Lesetext:
Ankreidung Nr.50

Vor ein paar Jahren war ich mit einer Freundin auf einer spontanen Party im Martinsviertel, als wir nach Hause laufen wollten, waren wir etwas angetrunken. Da kam plötzlich ein Auto auf uns zu. Wir wollten erst nicht einsteigen, aber die zwei Jungs waren sehr nett. Sie haben meine Freundin nach Hause gefahren. Als ich aber an der Reihe war, fuhren sie einen Umweg auf einen abgelegen Parkplatz.Ich stürzte sofort aus dem Auto und rannte den ganzen Weg nach Hause. Am nächsten Tag kam die Polizei und brachte mir meine Tasche, die ich auf dem Weg im Wald verloren hatte. Ich würde nie wieder in ein fremdes Auto einsteigen, auch wenn jemand bei mir ist. Ich hatte Glück, dass mir nichts passiert ist. Der Gedanke, dass alles hätte anders ablaufen können, verfolgt mich bis heute.

Datensätze:
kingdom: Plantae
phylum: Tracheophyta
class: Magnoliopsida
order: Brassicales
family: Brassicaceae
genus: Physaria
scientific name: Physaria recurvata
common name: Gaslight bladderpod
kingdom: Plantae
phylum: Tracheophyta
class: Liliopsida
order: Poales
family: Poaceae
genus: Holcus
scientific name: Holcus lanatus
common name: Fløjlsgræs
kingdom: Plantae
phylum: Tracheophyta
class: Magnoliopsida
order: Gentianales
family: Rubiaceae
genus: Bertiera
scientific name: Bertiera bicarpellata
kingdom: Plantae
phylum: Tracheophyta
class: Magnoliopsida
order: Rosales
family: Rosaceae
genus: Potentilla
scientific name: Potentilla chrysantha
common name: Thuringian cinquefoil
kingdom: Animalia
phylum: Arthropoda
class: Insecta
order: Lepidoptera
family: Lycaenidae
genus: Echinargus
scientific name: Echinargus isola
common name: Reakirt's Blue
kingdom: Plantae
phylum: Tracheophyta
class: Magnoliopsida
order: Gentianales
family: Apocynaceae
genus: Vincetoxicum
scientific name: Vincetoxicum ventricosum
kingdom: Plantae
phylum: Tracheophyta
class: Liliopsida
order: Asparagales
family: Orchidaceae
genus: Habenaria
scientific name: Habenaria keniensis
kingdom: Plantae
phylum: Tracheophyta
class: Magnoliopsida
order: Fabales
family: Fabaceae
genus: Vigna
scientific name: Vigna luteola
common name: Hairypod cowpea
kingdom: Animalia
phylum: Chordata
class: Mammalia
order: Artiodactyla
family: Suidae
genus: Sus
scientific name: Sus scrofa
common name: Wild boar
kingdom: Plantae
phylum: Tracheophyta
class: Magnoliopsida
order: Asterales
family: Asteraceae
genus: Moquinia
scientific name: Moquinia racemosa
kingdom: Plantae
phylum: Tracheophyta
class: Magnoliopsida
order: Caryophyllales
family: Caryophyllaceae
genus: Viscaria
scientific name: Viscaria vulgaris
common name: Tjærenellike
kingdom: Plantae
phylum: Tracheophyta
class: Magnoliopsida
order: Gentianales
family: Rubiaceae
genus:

Fragen zum Material:
[1] Übersetze aus dem Bericht über die Heimfahrt nach der Party den Satz „Ich hatte Glück, dass mir nichts passiert ist.“ ins Englische.
[2] Schreibe den Bericht über die Heimfahrt nach der Party im Anschluss an seinen letzten Satz weiter.
Die Datensätze braucht man für die Bearbeitung nicht.

Lösungen:
[1] I was lucky that nothing happened to me.

[2]
Ob man Bekannten oder fremden Personen vertraut, ist unerheblich! Das Vertrauen darf nicht missbraucht werden, um das eigene Vergnügen zu fördern.
Die Betroffene hat in dieser Situation Glück gehabt!
Es sollte aber nicht nötig sein, Glück zu haben, um keine Erfahrungen sexualisierter Gewalt, von Gewalt, oder einer Form von Belästigung zu machen.